== TEXT PASSAGE ==
# Exclusive first announcement on RootzWiki! Easy and cheap sound amplifying dock for GNex, LTE or GSM! No Pogo Pins harmed!



## Mrmidnight (Aug 19, 2011)

I made this today when I got home, noticed a huge difference in volume.

















Just used toilet paper roll and two Krystal milkquake! Cups.

Serious though, it does sound better.

The JBWeld is from another project involving Google (CR-48 hinges broke, lasted longer than I thought they would)

The bowl was breakfast, the Blu.... Nic fix.

Good day and Roll Tide!

Sent from my Galaxy Nexus using RootzWiki


----------



## imperivm (Jan 26, 2012)

heh


----------



## jakebites (Aug 27, 2011)

This is so creative and awesome. I love it.


----------



## sk8 (Jul 16, 2011)

IT'S A MEGAPHONE.

Sent from my Galaxy Nexus using Tapatalk 2


----------



## Mrmidnight (Aug 19, 2011)

You can also use it with phones of similar size, obviously, I also thought of building a Wall-E figure and using this dock for eyes, that would be cool. I'm also gonna work on an automotive application as well.

Sent from my Galaxy Nexus using RootzWiki


----------



## dewijaro (Sep 15, 2011)

This wins! I think Rootz should feature it on the front page!
===
• ASSIGNMENT 1:
Copy the dock thread from "You can also" up to and including "(Sep 15, 2011)", swapping "Wall-E" for "R2-D2".
• ASSIGNMENT 2:
Translate this sentence from the dock thread into German: "I'm also gonna work on an automotive application as well."
• ASSIGNMENT 3:
Answer these questions using the dock thread:
(a) What two items did Mrmidnight use to make the dock?
(b) What broke in the earlier Google-related project that the JBWeld came from?
(c) Which user posted "IT'S A MEGAPHONE."?
== SOURCE DATA ==
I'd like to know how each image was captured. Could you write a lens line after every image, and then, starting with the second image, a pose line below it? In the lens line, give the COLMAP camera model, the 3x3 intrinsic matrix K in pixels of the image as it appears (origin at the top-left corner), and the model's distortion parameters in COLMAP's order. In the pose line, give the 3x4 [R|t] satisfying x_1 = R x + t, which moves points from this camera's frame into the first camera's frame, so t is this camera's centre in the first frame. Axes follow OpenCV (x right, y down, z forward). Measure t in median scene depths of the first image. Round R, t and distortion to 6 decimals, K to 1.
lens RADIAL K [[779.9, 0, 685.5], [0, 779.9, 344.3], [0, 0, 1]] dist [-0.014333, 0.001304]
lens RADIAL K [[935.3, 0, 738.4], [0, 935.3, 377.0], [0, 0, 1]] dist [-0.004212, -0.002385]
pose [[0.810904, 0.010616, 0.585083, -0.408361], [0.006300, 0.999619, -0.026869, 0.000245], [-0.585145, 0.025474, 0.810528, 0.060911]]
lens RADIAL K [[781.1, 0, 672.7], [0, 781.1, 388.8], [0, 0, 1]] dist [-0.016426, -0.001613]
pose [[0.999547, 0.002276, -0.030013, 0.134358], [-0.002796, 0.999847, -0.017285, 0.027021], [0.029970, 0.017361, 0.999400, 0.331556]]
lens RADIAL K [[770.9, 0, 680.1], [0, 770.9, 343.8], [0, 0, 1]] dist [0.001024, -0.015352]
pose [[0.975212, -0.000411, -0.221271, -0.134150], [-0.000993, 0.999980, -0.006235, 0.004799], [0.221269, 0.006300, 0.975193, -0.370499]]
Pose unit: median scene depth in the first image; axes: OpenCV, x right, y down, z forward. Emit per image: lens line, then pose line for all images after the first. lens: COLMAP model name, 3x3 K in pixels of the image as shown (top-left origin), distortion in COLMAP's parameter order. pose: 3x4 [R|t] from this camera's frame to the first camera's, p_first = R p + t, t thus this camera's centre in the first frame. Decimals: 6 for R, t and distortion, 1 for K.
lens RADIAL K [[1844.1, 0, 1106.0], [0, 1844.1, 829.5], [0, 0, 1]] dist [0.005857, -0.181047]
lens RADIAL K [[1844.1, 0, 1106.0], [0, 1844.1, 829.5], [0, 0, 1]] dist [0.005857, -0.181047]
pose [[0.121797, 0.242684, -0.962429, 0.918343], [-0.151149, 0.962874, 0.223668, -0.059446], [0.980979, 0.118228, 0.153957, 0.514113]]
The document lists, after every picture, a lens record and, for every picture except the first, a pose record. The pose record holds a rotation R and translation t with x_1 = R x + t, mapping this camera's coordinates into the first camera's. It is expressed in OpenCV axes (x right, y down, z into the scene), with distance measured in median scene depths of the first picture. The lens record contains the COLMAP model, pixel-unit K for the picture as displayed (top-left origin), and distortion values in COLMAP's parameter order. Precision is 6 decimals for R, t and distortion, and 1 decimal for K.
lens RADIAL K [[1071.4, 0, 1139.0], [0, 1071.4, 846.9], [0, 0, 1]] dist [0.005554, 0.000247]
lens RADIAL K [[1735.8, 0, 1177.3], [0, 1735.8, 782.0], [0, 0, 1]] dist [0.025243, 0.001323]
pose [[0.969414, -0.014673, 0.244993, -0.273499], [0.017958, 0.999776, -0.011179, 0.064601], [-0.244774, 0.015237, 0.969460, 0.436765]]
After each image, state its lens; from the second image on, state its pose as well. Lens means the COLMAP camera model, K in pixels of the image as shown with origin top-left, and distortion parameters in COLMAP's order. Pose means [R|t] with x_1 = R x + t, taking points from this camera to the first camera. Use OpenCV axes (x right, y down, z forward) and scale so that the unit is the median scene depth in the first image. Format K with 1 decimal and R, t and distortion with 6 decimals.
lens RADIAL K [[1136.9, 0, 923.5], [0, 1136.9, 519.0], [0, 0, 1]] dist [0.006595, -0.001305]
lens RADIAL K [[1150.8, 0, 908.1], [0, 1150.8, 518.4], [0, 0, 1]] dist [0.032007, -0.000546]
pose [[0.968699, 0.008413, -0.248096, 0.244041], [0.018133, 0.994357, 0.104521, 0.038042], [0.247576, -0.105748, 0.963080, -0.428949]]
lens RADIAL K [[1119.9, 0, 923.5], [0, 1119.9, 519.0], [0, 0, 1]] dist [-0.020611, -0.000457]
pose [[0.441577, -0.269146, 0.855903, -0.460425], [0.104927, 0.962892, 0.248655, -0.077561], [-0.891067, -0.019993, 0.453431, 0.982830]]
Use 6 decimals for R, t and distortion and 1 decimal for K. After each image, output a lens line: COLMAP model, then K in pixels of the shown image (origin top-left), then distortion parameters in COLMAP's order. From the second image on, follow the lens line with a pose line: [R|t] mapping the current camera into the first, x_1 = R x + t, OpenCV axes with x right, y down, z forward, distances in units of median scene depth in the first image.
===
• YOUR SOLUTION 1:
You can also use it with phones of similar size, obviously, I also thought of building a R2-D2 figure and using this dock for eyes, that would be cool. I'm also gonna work on an automotive application as well.

Sent from my Galaxy Nexus using RootzWiki


----------



## dewijaro (Sep 15, 2011)

• YOUR SOLUTION 2:
Ich werde außerdem auch an einer Anwendung fürs Auto arbeiten.

• YOUR SOLUTION 3:
(a) A toilet paper roll and two Krystal milkquake cups
(b) The CR-48 hinges
(c) sk8